*** Opening of Dataset excerpts ***

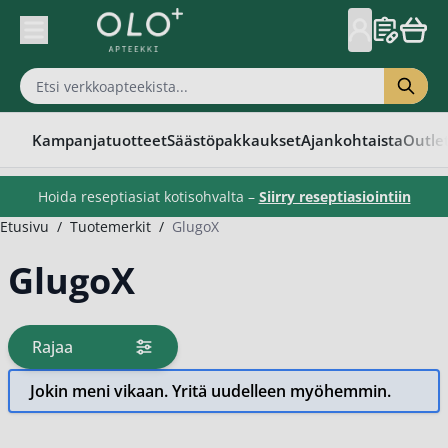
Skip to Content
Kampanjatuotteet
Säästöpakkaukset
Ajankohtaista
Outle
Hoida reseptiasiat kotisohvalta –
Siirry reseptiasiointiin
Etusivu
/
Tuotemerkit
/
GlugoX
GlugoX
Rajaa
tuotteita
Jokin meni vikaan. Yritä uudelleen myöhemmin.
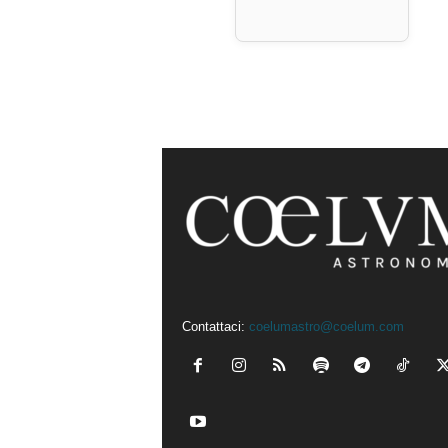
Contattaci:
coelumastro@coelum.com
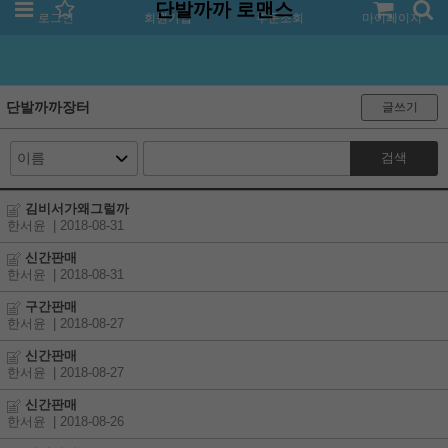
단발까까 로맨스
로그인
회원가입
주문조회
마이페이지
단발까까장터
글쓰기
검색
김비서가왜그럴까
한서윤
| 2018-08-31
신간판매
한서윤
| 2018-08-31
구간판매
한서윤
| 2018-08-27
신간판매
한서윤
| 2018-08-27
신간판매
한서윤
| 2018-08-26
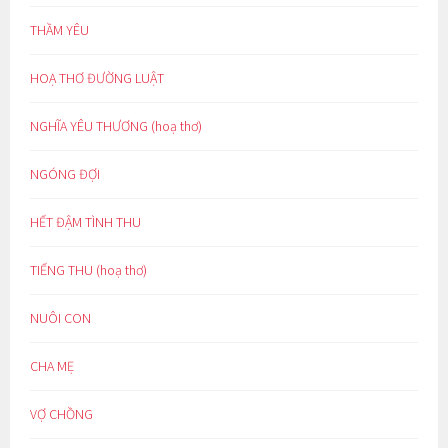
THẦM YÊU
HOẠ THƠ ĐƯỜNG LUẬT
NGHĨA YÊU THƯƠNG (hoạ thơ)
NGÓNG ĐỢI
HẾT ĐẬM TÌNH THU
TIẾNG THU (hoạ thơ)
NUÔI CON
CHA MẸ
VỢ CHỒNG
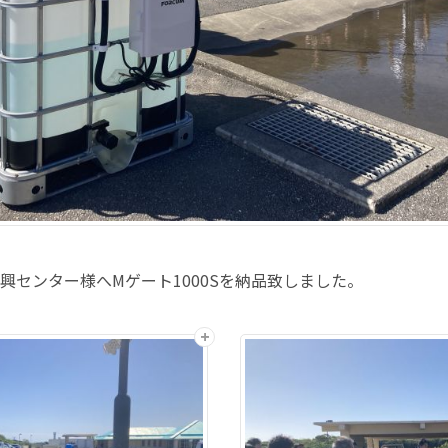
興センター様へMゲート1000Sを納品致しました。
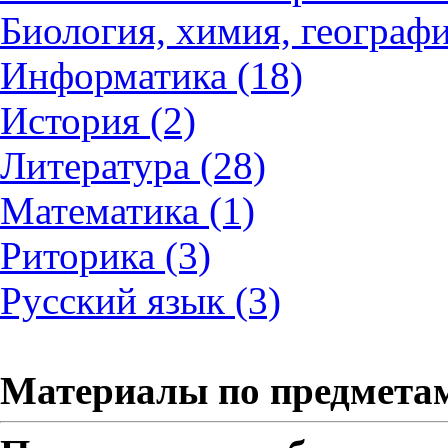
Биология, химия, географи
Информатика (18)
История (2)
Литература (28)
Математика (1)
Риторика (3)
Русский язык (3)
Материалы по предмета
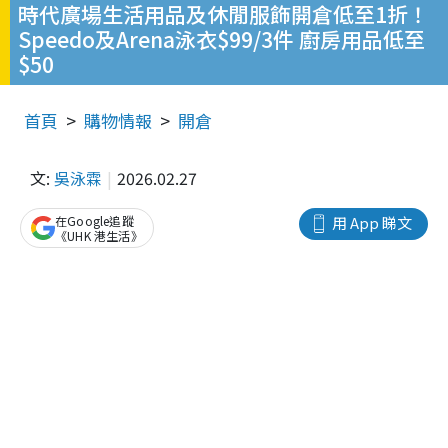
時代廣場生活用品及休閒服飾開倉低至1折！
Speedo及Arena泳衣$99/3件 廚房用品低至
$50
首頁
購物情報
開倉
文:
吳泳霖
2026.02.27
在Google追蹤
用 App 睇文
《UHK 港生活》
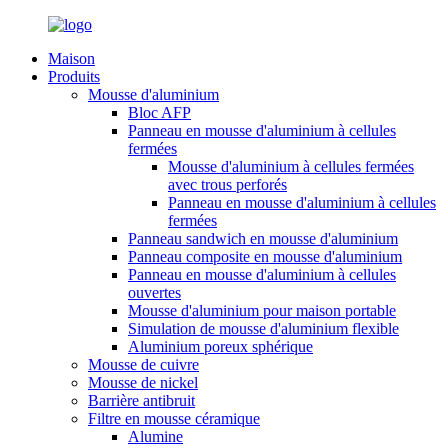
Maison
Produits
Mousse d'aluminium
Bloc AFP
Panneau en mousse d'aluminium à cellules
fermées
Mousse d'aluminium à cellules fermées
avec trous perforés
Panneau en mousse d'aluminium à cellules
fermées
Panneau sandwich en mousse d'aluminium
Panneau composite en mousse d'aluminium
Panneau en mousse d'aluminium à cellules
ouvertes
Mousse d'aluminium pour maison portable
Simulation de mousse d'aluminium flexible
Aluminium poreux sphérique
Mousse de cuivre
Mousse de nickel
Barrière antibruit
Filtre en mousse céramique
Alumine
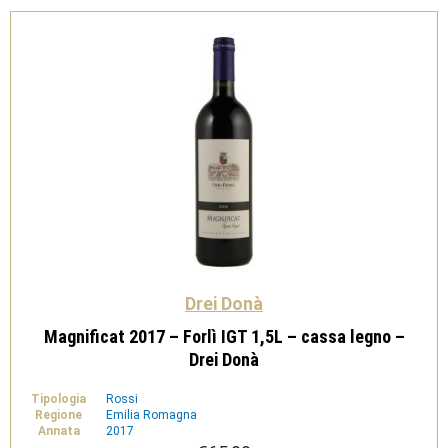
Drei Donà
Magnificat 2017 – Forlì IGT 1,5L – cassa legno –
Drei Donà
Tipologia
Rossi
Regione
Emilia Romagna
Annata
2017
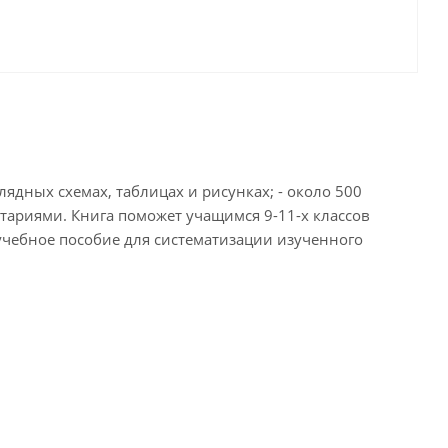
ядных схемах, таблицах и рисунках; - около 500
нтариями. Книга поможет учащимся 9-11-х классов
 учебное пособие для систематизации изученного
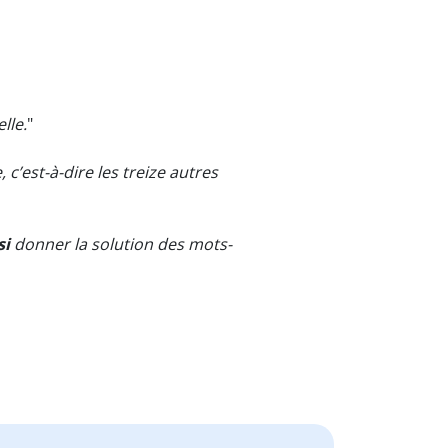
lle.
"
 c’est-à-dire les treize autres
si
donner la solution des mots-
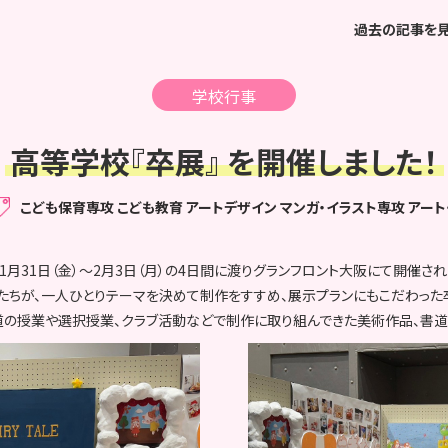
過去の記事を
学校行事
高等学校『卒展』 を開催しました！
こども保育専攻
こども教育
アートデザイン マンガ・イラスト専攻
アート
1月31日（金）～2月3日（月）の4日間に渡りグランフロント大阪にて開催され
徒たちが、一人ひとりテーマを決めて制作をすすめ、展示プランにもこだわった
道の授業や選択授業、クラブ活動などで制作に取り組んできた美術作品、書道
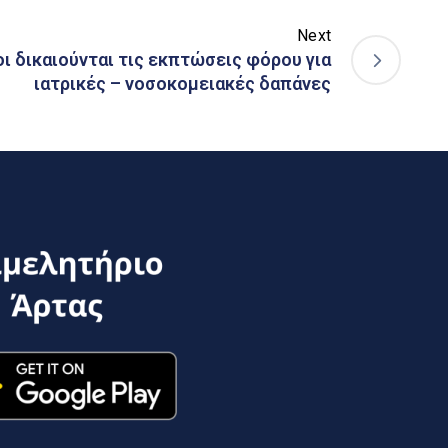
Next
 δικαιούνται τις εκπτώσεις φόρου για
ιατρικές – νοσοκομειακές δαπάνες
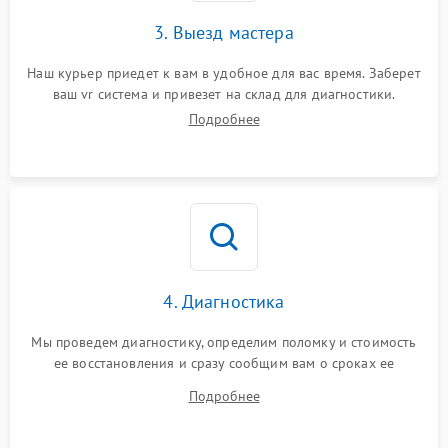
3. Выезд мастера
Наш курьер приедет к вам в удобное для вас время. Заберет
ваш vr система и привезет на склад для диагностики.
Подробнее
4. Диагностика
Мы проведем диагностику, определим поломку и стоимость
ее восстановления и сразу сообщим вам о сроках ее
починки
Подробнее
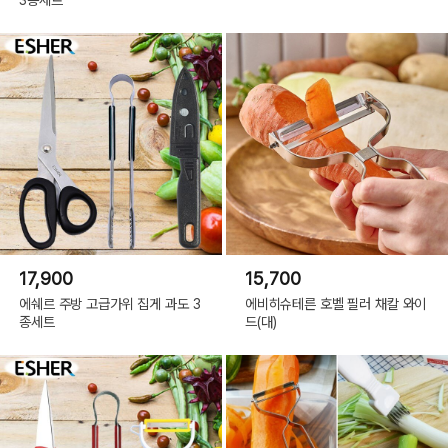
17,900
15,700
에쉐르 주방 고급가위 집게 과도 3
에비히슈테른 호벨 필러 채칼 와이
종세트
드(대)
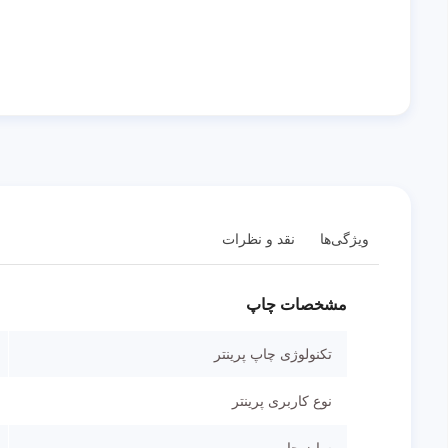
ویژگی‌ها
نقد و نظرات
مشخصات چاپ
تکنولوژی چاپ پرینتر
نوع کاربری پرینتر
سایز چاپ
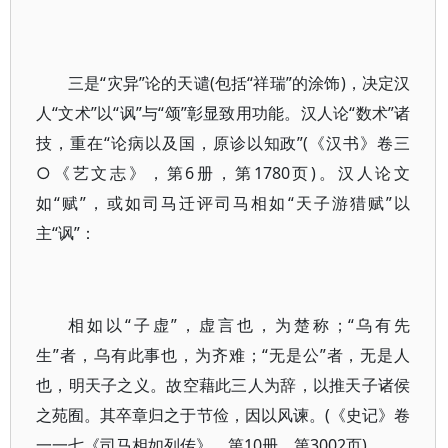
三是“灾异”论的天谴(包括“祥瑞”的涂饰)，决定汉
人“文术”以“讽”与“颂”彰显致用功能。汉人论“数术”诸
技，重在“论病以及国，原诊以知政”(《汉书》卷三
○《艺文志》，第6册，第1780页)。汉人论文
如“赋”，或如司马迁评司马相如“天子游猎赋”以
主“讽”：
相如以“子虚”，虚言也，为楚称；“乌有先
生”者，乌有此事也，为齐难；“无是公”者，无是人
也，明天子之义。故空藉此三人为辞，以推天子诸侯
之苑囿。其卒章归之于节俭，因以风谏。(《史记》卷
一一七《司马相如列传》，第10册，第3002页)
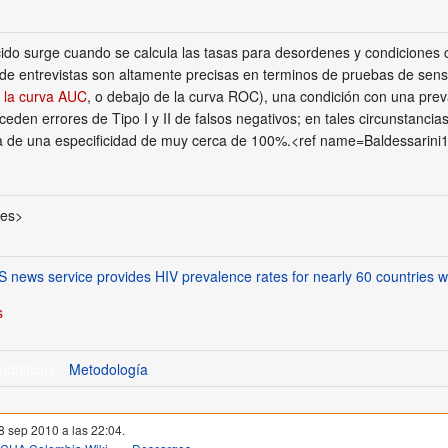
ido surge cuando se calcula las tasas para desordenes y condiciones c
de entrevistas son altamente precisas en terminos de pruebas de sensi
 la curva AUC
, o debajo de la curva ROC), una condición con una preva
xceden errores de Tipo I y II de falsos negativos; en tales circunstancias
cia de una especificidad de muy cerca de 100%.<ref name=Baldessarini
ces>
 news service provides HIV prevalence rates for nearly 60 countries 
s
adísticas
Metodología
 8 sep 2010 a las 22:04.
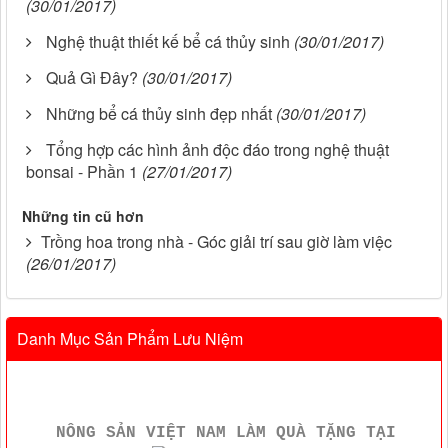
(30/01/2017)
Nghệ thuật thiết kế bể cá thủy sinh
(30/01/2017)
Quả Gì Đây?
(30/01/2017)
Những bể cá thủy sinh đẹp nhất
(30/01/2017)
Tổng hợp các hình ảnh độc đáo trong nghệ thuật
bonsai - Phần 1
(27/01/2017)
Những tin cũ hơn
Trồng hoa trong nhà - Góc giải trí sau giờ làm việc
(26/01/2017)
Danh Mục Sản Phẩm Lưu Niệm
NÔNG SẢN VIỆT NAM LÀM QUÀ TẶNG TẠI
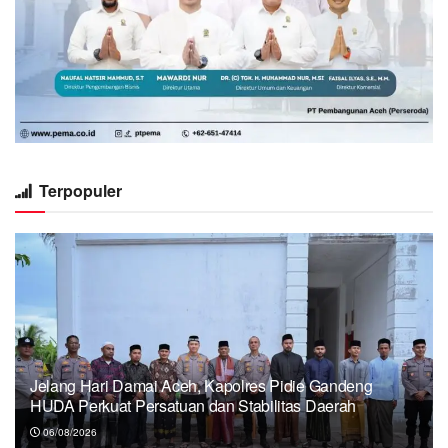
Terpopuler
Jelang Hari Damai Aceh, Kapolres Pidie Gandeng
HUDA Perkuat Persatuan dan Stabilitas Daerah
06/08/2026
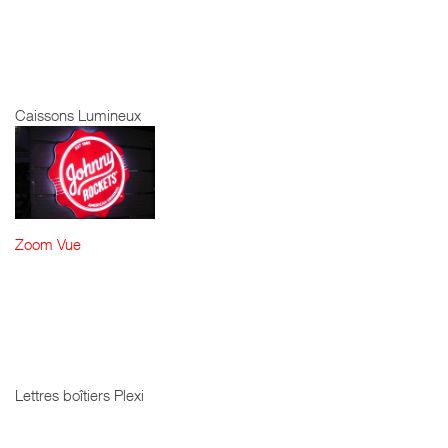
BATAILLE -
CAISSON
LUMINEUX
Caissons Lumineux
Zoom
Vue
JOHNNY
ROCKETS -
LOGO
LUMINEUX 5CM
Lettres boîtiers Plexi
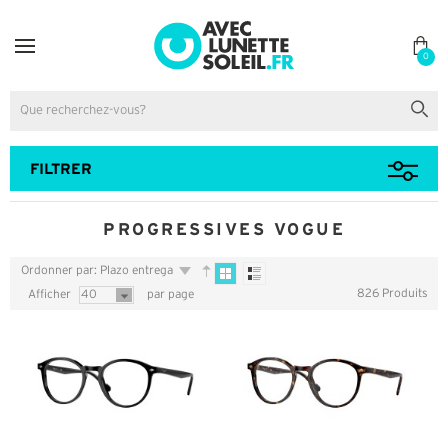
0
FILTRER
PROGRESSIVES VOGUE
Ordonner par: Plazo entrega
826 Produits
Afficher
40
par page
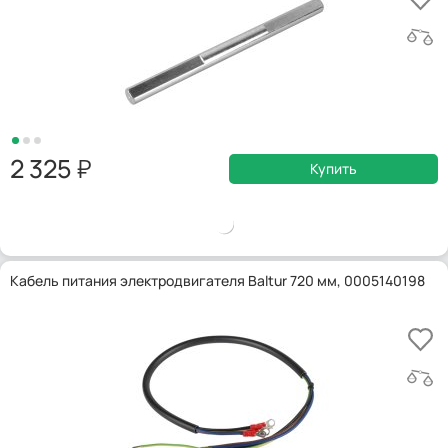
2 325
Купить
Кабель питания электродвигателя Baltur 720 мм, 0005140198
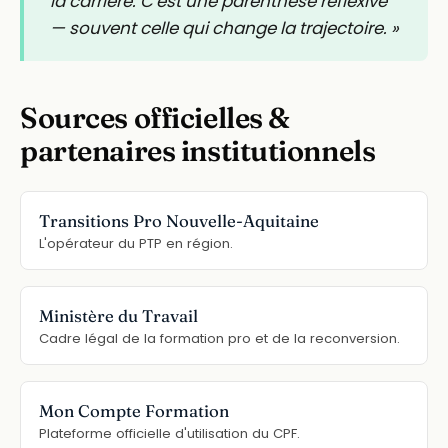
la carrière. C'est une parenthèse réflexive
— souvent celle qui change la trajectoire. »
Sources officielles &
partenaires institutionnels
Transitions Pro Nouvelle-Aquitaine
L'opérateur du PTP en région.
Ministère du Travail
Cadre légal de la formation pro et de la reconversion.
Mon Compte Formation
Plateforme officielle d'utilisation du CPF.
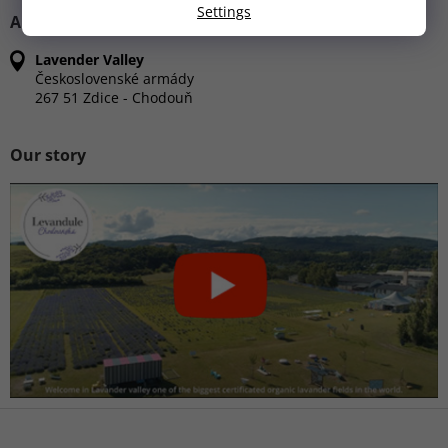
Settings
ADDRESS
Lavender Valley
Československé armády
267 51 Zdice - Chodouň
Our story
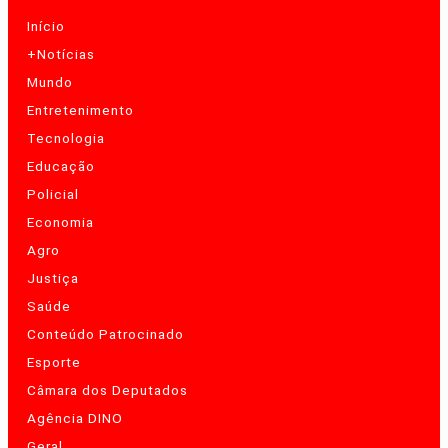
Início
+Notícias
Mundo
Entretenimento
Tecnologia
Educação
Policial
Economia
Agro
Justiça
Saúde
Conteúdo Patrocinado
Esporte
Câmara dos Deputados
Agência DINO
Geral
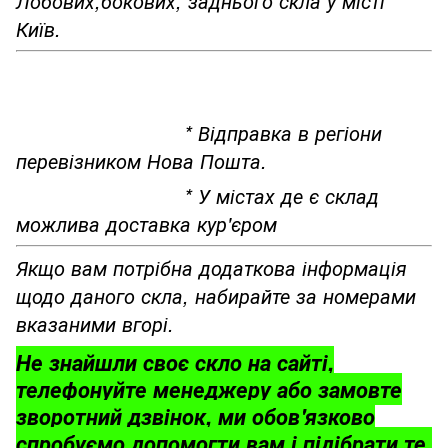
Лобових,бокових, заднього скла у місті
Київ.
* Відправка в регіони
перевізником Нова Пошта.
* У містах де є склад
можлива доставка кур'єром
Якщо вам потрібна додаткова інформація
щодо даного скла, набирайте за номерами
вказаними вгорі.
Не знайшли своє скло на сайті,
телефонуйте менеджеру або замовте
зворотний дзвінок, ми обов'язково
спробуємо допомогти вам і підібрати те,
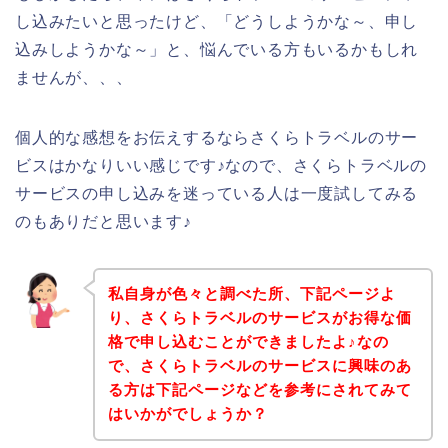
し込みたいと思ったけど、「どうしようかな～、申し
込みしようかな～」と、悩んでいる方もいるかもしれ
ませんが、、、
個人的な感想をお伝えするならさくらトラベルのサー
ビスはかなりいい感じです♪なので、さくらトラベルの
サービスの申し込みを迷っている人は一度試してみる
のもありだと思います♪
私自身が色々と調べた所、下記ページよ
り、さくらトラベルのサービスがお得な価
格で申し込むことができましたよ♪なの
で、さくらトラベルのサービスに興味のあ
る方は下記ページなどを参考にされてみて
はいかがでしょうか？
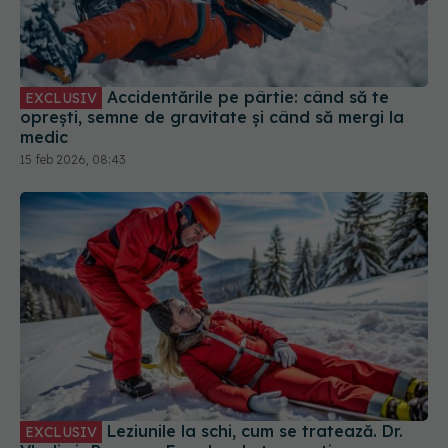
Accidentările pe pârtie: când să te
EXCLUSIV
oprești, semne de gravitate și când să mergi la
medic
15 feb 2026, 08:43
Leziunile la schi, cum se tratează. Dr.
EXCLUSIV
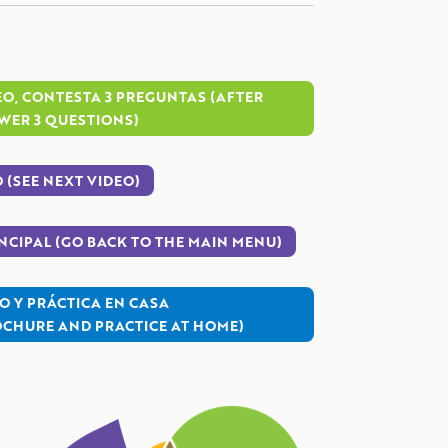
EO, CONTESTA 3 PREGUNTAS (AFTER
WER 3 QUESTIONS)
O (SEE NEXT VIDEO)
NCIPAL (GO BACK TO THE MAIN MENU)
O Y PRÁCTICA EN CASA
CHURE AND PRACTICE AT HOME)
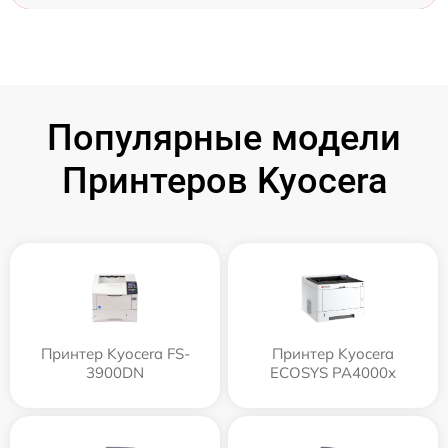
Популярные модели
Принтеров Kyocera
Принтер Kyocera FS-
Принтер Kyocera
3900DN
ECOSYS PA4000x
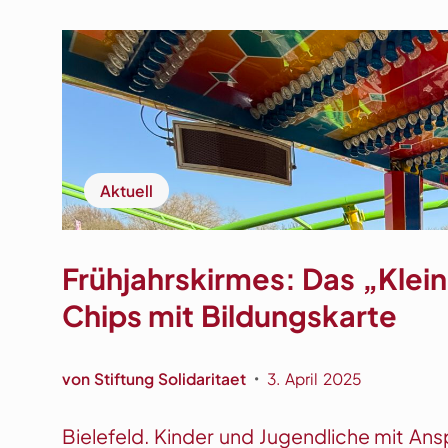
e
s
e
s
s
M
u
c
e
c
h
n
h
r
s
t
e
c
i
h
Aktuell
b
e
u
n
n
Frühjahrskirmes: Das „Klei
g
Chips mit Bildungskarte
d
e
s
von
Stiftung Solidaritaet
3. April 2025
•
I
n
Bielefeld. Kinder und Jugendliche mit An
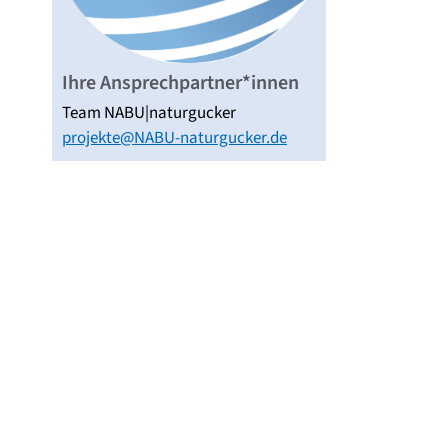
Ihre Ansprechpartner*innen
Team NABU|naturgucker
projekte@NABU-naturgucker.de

*** Close of Dataset excerpts ***

→ Exercise details
Go line by line through the entries above and tally those that hold the word "склад"; give the tally alone.

→ Result of the task
2